Str. 10. — Car s'il joint à de grandes richesses une gloire insigne, il est parvenu au plus haut faite que les pieds d'un mortel puissent atteindre. Les festins aiment la paix ; l'hymne suave donne à la victoire un relief qui en rajeunit l'éclat. Près du cratère la voix s'enhardit. Faites le mélange, doux prélude du chant.

Str. 11. — Distribuez dans les coupes d'argent le fils impétueux de la vigne; ces coupes que les cavales victorieuses de Chromius rapportèrent de Sicyone la sainte, avec les guirlandes du fils de Latone, tressées par la justice.
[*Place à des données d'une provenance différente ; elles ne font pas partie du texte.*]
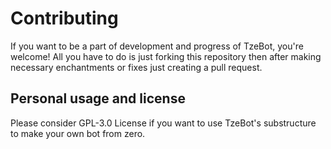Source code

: # Contributing
If you want to be a part of development and progress of TzeBot, you're welcome! All you have to do is just forking this repository then after making necessary enchantments or fixes just creating a pull request.

## Personal usage and license
Please consider GPL-3.0 License if you want to use TzeBot's substructure to make your own bot from zero.
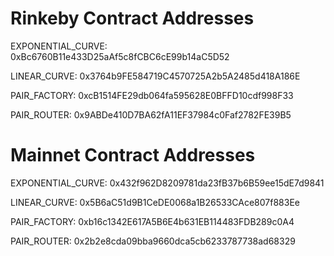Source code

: # Rinkeby Contract Addresses

EXPONENTIAL_CURVE: 0xBc6760B11e433D25aAf5c8fCBC6cE99b14aC5D52

LINEAR_CURVE: 0x3764b9FE584719C4570725A2b5A2485d418A186E

PAIR_FACTORY: 0xcB1514FE29db064fa595628E0BFFD10cdf998F33

PAIR_ROUTER: 0x9ABDe410D7BA62fA11EF37984c0Faf2782FE39B5

# Mainnet Contract Addresses

EXPONENTIAL_CURVE: 0x432f962D8209781da23fB37b6B59ee15dE7d9841

LINEAR_CURVE: 0x5B6aC51d9B1CeDE0068a1B26533CAce807f883Ee

PAIR_FACTORY: 0xb16c1342E617A5B6E4b631EB114483FDB289c0A4

PAIR_ROUTER: 0x2b2e8cda09bba9660dca5cb6233787738ad68329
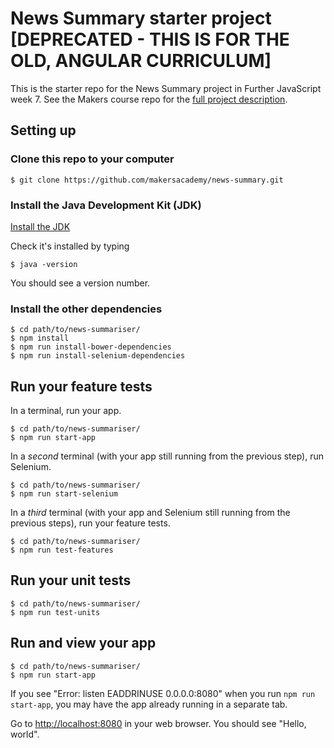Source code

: # News Summary starter project [DEPRECATED - THIS IS FOR THE OLD, ANGULAR CURRICULUM]

This is the starter repo for the News Summary project in Further JavaScript week 7.  See the Makers course repo for the [full project description](https://github.com/makersacademy/course/blob/master/further_javascript/news_summary_project.md).

## Setting up

### Clone this repo to your computer

    $ git clone https://github.com/makersacademy/news-summary.git

### Install the Java Development Kit (JDK)

[Install the JDK](http://www.oracle.com/technetwork/java/javase/downloads/index.html)

Check it's installed by typing

    $ java -version

You should see a version number.

### Install the other dependencies

    $ cd path/to/news-summariser/
    $ npm install
    $ npm run install-bower-dependencies
    $ npm run install-selenium-dependencies

## Run your feature tests

In a terminal, run your app.

    $ cd path/to/news-summariser/
    $ npm run start-app

In a *second* terminal (with your app still running from the previous step), run Selenium.

    $ cd path/to/news-summariser/
    $ npm run start-selenium

In a *third* terminal (with your app and Selenium still running from the previous steps), run your feature tests.

    $ cd path/to/news-summariser/
    $ npm run test-features

## Run your unit tests

    $ cd path/to/news-summariser/
    $ npm run test-units

## Run and view your app

    $ cd path/to/news-summariser/
    $ npm run start-app

If you see "Error: listen EADDRINUSE 0.0.0.0:8080" when you run `npm run start-app`, you may have the app already running in a separate tab.

Go to [http://localhost:8080](http://localhost:8080) in your web browser.  You should see "Hello, world".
Puissant Jupiter, je t'en prie, fais que je module cet hymne avec l'aide des Grâces, et que supérieur à la foule, j'embellisse cette victoire par mes vers en lançant mon trait (182) près du but (183) des Muses.

 

(162) Apollon présidait à Sicyone, aux jeux qui avaient lieu en son honneur.

(163) Cette ode, classée à tort parmi les Néméennes, célèbre une victoire remportée aux jeux pjthiques de Sicyone.

(164) En Sicile..

(165) La fête commence.

(166) Chromius.

(167) Latone

(168) Latone et Diane.

(169) Delphes.

(170) Rivière de Sicyonie.

(171) illisible

(172) Père d'Adraste

(173) illisible

(174) Fils de Danaüs.

(175) Vers 1226 avant J. C.

(176) Rivière de Thèbes.

(177) Souvent les Carthaginois ont porté la guerre en Sicile; il étaient originaires de Phénicie.

(178) Mars.

(179) Rivière de Sicile prés du Pachyn : Chromius accompagnait Gélon, frère d'Hiéron, dans une guerre contre Hippocrate, tyran de Géla: les Syracusains furent vaincus..

(180) Comme on dirait le gué de Mars.

(181) Chromius

(182) Image empruntée aux jeux publics et surtout à l'exercice du javelot.

(183) Le but qu'il veut atteindre dans ce chant.